Trusting right timing

In my own life, I am working on trusting right timing--trusting that when things happen at the moments that they do, there is something to the timing of it, and that I cannot rush timing.

In hindsight, I can see so many examples of right timing. In hindsight, I can see how perfectly all the little pieces alchemize like a mad, chaotic chemistry experiment, a dash of pain thrown into the recipe that would solidify and then dissolve so that it could caramelize and sweeten into something worth eating.

I can’t tell you how many stories I’ve heard, of people who were inexplicably thrown together at the right time.

The crash that happened and for seconds, time stopped, and then everyone walked straight into their role—holding the victim, calling the police, the nurse or doctor who happened to be right there to offer life-saving care.And then there are the times when things don’t work out, but even those have the power to transform. I will never forget being newly licensed at sixteen years old, driving very slowly past an accident in which a driver had, moments before, hit a pedestrian. The pedestrian was on her back, blood pooling around her body. The driver—she was also about sixteen years old, from the look of her. The shock of hitting and clearly harming another human being had hit her so hard that she had fallen out of the driver’s side of her car, door open, and she was on her knees, screaming No, no, no and it was terrible——and forevermore it has stayed with me that in a moment any one of us can make an inadvertent mistake that will change the course of our lives, that presence matters, that we all deserve compassion, because that could have been me, could have been you, could have been any of us who were simply driving, or simply walking across a street. No one wakes up in the morning, thinking, “This will be it. After I get into the car, today, everything changes,” or “This will be it. When I cross that street today, everything changes.”

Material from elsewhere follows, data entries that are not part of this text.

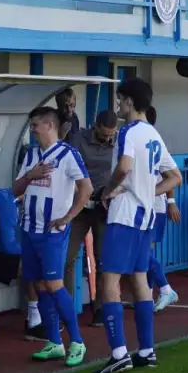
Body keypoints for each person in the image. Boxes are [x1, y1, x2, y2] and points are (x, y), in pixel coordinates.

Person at [95, 78, 182, 373]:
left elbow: (124, 167)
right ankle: (146, 350)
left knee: (109, 282)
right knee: (140, 280)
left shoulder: (128, 132)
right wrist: (150, 192)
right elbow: (174, 177)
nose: (118, 105)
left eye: (120, 100)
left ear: (130, 101)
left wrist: (107, 191)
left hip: (125, 214)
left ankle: (119, 353)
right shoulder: (154, 134)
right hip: (145, 216)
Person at [13, 107, 92, 367]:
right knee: (37, 284)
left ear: (49, 125)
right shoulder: (31, 155)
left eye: (35, 125)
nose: (32, 129)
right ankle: (54, 342)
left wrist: (69, 217)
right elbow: (15, 189)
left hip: (52, 232)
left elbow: (86, 188)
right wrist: (30, 176)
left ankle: (77, 341)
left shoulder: (68, 154)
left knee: (54, 285)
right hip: (29, 229)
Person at [63, 109, 119, 326]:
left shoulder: (119, 142)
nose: (108, 139)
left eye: (111, 135)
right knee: (67, 258)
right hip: (79, 207)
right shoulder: (78, 139)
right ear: (95, 127)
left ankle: (101, 310)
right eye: (104, 134)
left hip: (105, 208)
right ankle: (65, 310)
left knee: (104, 260)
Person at [145, 106, 180, 312]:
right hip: (145, 207)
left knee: (143, 253)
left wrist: (171, 202)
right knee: (145, 253)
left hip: (154, 207)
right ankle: (147, 297)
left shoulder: (154, 143)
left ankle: (166, 290)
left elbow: (171, 176)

It came to me that day how short our lives really are, and how much I want to use mine for something more than the acquiring of things, the rushing from one place to another, the not being present until forced to be, the complaining, the settling.

When I take my attention off of how I feel it all should be happening right now, and instead decide to start trusting right timing, I am reminded of how grateful I have always been that things worked out however they have.

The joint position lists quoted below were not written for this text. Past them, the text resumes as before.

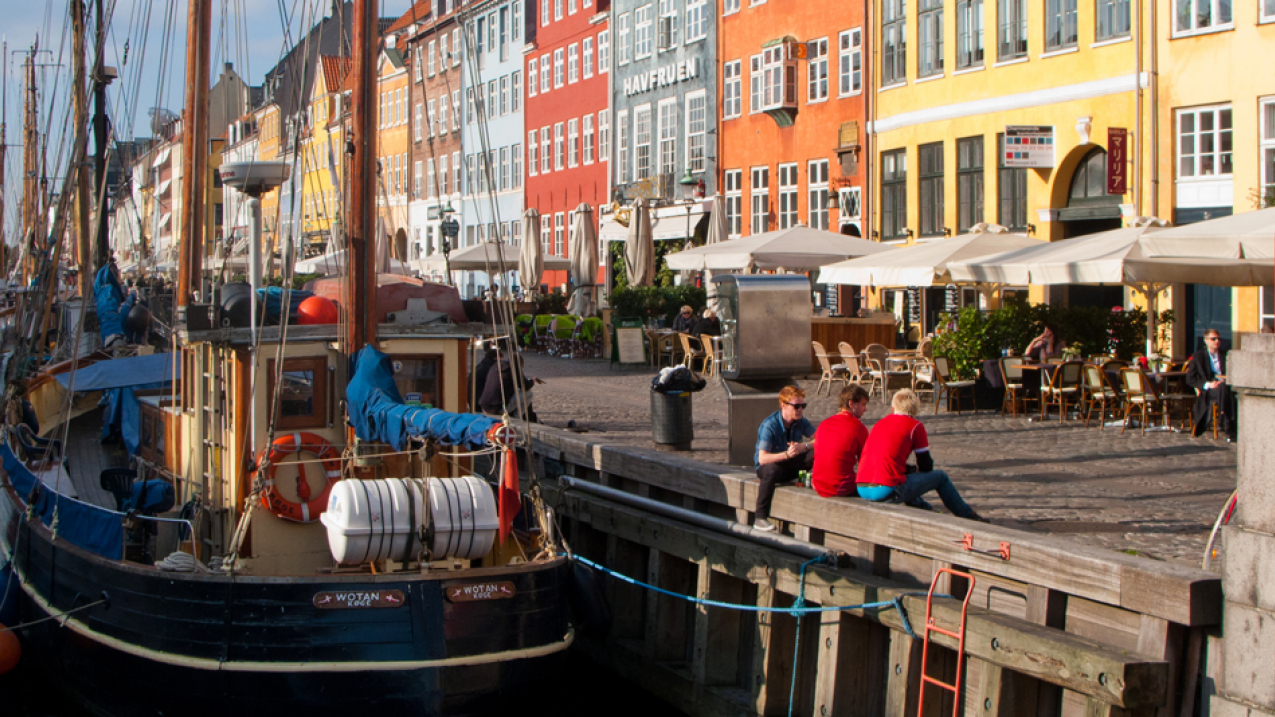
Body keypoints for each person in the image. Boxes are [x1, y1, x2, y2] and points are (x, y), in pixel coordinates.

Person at [856, 389, 986, 521]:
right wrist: (916, 470)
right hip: (885, 491)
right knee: (940, 477)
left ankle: (926, 509)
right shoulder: (915, 426)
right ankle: (968, 516)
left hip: (862, 487)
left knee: (908, 478)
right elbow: (926, 465)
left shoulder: (879, 424)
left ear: (893, 408)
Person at [752, 386, 816, 531]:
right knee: (771, 470)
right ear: (783, 405)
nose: (800, 410)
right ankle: (760, 517)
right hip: (771, 467)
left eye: (803, 406)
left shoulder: (801, 421)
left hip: (790, 464)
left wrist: (804, 446)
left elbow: (820, 439)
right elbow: (762, 459)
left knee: (816, 451)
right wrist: (786, 455)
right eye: (796, 406)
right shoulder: (770, 425)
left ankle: (820, 483)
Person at [811, 385, 870, 498]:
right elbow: (866, 462)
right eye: (863, 404)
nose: (865, 409)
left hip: (817, 484)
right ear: (852, 404)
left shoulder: (824, 424)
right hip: (840, 487)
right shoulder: (857, 427)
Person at [1187, 329, 1237, 441]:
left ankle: (1223, 415)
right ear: (1206, 341)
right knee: (1225, 392)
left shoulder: (1226, 355)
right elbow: (1190, 379)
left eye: (1218, 339)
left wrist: (1226, 379)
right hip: (1209, 390)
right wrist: (1208, 384)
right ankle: (1226, 422)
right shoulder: (1198, 357)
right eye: (1213, 339)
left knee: (1226, 389)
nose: (1217, 341)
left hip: (1225, 386)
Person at [478, 352, 544, 421]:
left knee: (517, 393)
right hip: (497, 408)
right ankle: (517, 418)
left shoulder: (497, 365)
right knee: (528, 393)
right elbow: (525, 386)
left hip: (484, 406)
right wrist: (533, 380)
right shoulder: (513, 368)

I become grateful for the jobs that didn’t work out, even if at the time I was wringing my hands (otherwise, I might not be right here, in this job).

I become grateful for the relationships that didn’t work out, even if at the time I was in such pain (otherwise, I might not have been freed up for this one, right now).

I also become grateful for the hard decisions of those moments, the decision that I was not going to settle. That decision was the catalyst for something more, even if at the time the decision to change felt about as difficult as the decision to let things go on as they were.

Sometimes, when I am in moments of deep suffering, suffering that makes no sense whatsoever, the only thing I can do is decide that at some point, I will see the right timing. Maybe not now, and maybe not for years, but life has taught me that the pieces thread together in their own way.

Life has taught me that we cannot avoid the car crashes, but we can decide to make meaning of them. Meaning-making will toughen you at the same time that it sweetens you. It used to seem pithy to me, frivolous, to think of finding meaning in things that were difficult—the kind of thing only naive people might think of.

Then I was hit by enough situations that would have broken me had I not decided to bend in the direction of finding meaning. The meaning has carried me through, shored up my psychological resolve, stemmed the anxiety of an uncertain world, made it so that I can sleep at night.

We each find our own way, and in the balance of things, I think that each way is its own contribution. Some of us see car crashes and decide to avoid cars. Others of us ruthlessly fight for tougher driving laws so that we can avoid crashes altogether. Others of us will try to make cars safer or evolve the technology.

Me, I accept that in this nonsensical world I will not be able to avoid life’s crashes, but in every moment otherwise I will do what I can with my puny two hands and my voice to act as a sort of modern-day witch, invoking words and images to alchemize whatever pain I can for myself or others.

Meaning-making is the way that I know, so it is what I give.